Retired Shanghai English teacher Guo Juesheng, 88, has complicated feelings about the United States. Though he has never been there, he speaks fluent English, loves Hollywood movies, and worked as an interpreter for American prisoners during the War to Resist US Aggression and Aid Korea (1950-53).

Now Guo is writing his memoirs, focusing on his experience in the war.

October 25, Friday, was China’s memorial day for the war, commemorating a major victory in Battle of Onjong, which began on October 25, 1950. Chinese forces of the People’s Volunteer Army resoundingly defeated forces of the Republic of Korea and America.

Shanghai Daily interviewed Guo about his experience.

“I went to North Korea with strong passion, patriotism and romantic ideas, but the reality was that war was cruel,” Guo said.

“I know that the war was not doing anyone good and people died in it,” he said. “So I would tell the prisoners that the war was caused by misunderstanding and we didn’t like it. Nobody liked it.”

Born into a family of intellectuals in Shanghai, Guo received a Western education and attended St John’s University, majoring in English literature and history. His architect father had attended the Massachusetts Institute of Technology.

Guo was very fond of American culture, especially Hollywood movies of the golden age. His favorite is “For Whom the Bell Tolls” (1943) about the Spanish Civil War, starring by Gary Cooper and Ingrid Bergman.

“It was beautiful and romantic when Gary Cooper told Ingrid Bergman to wait for him but later sacrificed his life in Spain,” he recalled. “And at that time, as naive as I was, I thought going to a battlefield would be that beautiful too.”

In 1950, the Chinese government encouraged people to volunteer to fight in the Korean conflict. “We were urged to protecting our homes and defend our country,” Guo said.

He and some school mates wanted to serve their country and enlisted as interpreters.

“Our generation suffered from the invasion of Japan, and I once witnessed how Japanese soldiers slaughtered civilians with bayonets,” said Guo. “We were very sensitive to invasion and hated nothing more than that, so we all rushed to enlist to go to North Korea.”

Guo mainly worked with American and other Western prisoners of war. He would explain their food and routine, as well as the Communist Party’s policies toward them. If they had problems or were ill, they turned to him.

“We were very lenient, we never tortured or interrogated them,” Guo said. “They ate the same food as we did, which wasn’t as good as their own.” As long as they didn’t try to escape, they could have some recreation, play ball games, read the Bible and pray, he said.

Though he wasn’t on the front and escaped death and serious injury, Guo was not far from death. He saw death and watched men die.
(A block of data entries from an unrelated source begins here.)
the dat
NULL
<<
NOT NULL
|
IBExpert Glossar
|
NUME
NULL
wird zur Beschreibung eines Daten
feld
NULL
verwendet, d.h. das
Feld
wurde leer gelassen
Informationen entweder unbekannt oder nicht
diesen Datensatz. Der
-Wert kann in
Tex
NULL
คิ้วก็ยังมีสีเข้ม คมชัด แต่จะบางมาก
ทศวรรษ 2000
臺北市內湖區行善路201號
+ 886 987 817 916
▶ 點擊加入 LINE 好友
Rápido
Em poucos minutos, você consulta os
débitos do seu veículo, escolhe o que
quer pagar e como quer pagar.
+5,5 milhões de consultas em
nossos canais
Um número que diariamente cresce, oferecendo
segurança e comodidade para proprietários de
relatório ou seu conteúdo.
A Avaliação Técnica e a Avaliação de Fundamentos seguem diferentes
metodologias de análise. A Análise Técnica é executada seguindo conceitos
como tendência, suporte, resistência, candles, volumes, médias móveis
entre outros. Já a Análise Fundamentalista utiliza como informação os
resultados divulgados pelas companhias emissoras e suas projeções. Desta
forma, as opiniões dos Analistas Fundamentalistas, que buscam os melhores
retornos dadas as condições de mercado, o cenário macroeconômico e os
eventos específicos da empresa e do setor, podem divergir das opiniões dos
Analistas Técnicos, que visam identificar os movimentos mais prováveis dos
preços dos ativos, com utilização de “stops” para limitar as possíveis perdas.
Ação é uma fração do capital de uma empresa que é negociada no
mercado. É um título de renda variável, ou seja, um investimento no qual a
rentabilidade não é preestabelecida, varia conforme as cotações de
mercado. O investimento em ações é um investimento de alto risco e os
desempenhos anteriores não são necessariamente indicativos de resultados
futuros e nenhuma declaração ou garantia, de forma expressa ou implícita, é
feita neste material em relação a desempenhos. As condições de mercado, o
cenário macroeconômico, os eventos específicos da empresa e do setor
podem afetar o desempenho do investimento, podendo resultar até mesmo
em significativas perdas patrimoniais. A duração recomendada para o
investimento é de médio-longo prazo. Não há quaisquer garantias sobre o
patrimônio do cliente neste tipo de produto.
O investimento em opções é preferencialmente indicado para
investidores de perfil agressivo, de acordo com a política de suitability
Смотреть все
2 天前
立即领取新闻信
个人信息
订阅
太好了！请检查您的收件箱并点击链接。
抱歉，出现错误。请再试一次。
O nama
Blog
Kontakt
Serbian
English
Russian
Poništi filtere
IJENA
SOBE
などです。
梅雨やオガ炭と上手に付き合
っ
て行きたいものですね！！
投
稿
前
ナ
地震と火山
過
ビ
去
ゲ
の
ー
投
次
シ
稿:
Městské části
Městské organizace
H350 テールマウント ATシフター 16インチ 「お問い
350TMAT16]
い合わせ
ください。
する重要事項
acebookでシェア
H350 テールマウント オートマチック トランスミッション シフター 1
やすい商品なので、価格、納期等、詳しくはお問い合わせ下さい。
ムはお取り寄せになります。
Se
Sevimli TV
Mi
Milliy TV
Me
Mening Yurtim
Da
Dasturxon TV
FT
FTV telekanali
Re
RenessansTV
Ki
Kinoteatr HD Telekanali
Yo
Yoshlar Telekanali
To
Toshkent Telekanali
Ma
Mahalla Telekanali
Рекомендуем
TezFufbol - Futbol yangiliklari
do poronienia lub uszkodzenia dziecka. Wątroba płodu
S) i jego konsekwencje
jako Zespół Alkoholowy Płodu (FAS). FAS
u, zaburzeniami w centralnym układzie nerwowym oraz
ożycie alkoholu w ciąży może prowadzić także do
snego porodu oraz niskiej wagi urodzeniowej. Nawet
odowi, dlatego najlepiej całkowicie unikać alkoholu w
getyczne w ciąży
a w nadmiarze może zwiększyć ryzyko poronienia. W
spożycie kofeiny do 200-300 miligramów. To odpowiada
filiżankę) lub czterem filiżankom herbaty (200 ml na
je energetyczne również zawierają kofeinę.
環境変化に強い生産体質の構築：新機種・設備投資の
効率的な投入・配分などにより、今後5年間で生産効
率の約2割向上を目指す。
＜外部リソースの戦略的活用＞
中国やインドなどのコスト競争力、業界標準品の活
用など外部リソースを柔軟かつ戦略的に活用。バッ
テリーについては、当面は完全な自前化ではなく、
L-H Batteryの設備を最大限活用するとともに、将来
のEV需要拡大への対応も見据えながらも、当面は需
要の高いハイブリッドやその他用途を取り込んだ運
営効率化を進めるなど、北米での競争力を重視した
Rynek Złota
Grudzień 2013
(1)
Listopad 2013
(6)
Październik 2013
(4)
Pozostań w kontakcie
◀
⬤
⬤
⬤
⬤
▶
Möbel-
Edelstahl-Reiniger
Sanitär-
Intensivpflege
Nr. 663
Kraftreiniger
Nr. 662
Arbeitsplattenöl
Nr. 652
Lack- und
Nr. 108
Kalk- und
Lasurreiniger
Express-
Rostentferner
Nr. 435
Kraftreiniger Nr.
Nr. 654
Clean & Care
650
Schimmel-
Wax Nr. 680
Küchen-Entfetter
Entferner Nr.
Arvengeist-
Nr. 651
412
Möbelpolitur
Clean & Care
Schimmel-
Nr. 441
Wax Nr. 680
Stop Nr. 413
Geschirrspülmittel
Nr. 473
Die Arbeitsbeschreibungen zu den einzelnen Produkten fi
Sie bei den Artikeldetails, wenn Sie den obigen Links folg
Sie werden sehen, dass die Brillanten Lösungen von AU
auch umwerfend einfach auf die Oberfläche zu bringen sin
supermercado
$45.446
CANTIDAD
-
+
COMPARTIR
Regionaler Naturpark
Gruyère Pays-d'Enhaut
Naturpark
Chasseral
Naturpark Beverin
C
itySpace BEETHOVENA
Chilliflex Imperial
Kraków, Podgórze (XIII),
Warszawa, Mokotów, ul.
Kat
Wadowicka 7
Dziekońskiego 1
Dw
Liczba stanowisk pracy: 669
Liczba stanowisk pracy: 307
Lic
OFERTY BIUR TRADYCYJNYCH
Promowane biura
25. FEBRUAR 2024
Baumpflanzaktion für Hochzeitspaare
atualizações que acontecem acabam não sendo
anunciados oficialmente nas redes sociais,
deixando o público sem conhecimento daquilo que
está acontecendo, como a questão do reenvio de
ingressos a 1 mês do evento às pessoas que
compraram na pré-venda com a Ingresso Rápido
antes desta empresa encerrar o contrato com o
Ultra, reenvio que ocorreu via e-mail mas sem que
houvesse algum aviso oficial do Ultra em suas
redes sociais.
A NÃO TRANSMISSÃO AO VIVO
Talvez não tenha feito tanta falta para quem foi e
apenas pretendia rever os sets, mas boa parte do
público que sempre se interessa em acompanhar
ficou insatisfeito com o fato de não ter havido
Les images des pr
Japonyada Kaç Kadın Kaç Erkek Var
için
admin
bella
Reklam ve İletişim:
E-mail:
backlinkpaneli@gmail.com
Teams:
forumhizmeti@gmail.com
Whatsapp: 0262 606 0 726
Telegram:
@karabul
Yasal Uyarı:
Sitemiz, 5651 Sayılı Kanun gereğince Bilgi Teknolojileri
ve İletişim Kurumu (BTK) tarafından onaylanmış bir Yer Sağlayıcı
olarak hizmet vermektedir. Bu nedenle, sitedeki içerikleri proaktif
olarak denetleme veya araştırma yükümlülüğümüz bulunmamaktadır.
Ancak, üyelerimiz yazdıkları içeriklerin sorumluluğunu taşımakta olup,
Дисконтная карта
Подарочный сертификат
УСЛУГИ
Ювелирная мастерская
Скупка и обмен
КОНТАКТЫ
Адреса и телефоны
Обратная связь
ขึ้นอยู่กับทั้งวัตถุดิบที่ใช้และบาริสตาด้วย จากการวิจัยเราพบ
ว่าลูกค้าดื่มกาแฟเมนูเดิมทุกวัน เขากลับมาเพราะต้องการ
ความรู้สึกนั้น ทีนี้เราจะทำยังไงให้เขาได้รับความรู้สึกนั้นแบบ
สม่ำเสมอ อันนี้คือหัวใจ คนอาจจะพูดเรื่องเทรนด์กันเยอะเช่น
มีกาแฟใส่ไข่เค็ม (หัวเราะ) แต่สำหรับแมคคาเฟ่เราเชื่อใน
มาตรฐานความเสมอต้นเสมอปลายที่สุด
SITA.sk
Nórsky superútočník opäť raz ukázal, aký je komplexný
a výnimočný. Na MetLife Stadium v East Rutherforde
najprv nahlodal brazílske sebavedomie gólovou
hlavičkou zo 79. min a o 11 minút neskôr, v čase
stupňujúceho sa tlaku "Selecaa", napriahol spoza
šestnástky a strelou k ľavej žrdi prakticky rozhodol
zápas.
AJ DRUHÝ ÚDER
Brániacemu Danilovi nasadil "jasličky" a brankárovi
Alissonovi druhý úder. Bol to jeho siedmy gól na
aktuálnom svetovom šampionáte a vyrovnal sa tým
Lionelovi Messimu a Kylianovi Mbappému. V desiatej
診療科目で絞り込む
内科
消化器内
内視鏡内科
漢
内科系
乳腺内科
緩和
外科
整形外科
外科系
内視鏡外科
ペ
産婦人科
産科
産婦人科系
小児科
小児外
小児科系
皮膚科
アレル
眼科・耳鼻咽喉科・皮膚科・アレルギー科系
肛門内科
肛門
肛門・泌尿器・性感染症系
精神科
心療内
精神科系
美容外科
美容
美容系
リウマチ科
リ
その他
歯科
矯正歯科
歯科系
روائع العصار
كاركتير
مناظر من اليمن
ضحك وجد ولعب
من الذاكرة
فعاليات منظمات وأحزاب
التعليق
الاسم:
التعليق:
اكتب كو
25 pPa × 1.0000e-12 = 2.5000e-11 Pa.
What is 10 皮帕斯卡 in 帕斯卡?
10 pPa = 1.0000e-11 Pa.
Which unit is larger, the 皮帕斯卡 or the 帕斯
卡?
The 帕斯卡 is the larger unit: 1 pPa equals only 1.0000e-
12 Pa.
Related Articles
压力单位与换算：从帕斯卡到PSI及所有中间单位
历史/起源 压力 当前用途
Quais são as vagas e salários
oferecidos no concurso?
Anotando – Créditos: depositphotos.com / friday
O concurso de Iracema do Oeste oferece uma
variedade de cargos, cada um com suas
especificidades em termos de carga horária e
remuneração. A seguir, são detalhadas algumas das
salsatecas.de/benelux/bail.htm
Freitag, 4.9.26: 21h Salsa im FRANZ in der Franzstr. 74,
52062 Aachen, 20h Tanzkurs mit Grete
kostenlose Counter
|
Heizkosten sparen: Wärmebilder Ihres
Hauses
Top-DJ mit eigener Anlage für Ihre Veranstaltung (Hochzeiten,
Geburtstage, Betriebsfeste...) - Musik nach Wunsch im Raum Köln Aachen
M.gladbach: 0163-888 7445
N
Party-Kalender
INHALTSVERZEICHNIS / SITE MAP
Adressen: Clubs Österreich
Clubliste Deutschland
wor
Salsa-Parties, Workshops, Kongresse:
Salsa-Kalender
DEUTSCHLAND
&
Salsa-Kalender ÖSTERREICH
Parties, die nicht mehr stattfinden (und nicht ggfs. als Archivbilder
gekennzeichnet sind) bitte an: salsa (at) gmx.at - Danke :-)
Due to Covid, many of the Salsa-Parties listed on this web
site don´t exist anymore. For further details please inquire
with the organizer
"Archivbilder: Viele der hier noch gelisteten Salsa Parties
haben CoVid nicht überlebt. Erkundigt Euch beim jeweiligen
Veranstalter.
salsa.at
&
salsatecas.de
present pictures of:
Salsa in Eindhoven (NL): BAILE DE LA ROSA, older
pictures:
Once his battalion was relocating their base, taking a long winding road at night while Americans attacked sporadically. Some soldiers fell asleep and the next day one soldier named Wu wouldn’t wake up.

“We shook him, but he didn’t react. Then we found a piece of shrapnel in the back of his neck. There wasn’t much blood, he died without making a sound,” Guo recalled. It was shocking and he would never forget.

Another time he narrowly escaped death. After filling his lunch bowl with rice, a US bomber attacked. He dived into a shallow ditch and when the bombing ended, his rice was covered with dirt. He returned to the lunch shed, only to find the shack had been blasted, everyone inside was dead.

After the war Guo and his comrades returned to China, settling in Andong, today’s Dandong in Liaoning Province in the northeast. He translated intelligence and English materials for the army.

In 1958 he was labeled a rightist in the Anti-Rightist Campaign (1957-59) that swept up an estimated 550,000 people accused of not supporting the Party and its policies.

Guo was forced out of the army and couldn’t find a permanent job until 1979 when he became a teacher at the Shanghai Customs College. During the “cultural revolution” (1966-76), he secretly worked as an English tutor. Textbooks were still available but no school taught English and few teachers would dare teach the Western language associated with imperialists and capitalists.

“I had to support my family and many people actually wanted to learn English at that time,” Guo said, “including young people who wanted to go abroad and those who wanted to find a good job one day.”

Guo retired in 1985 and lives with his wife in Shanghai. All his siblings are abroad in the United States or in Europe.

“They ask me to visit them, but I don’t see the point. I’m content here,” Guo said.

He wants more people to learn about the history. “I hope people and governments will bear in mind that peace is the most precious thing that we must cherish,” he said.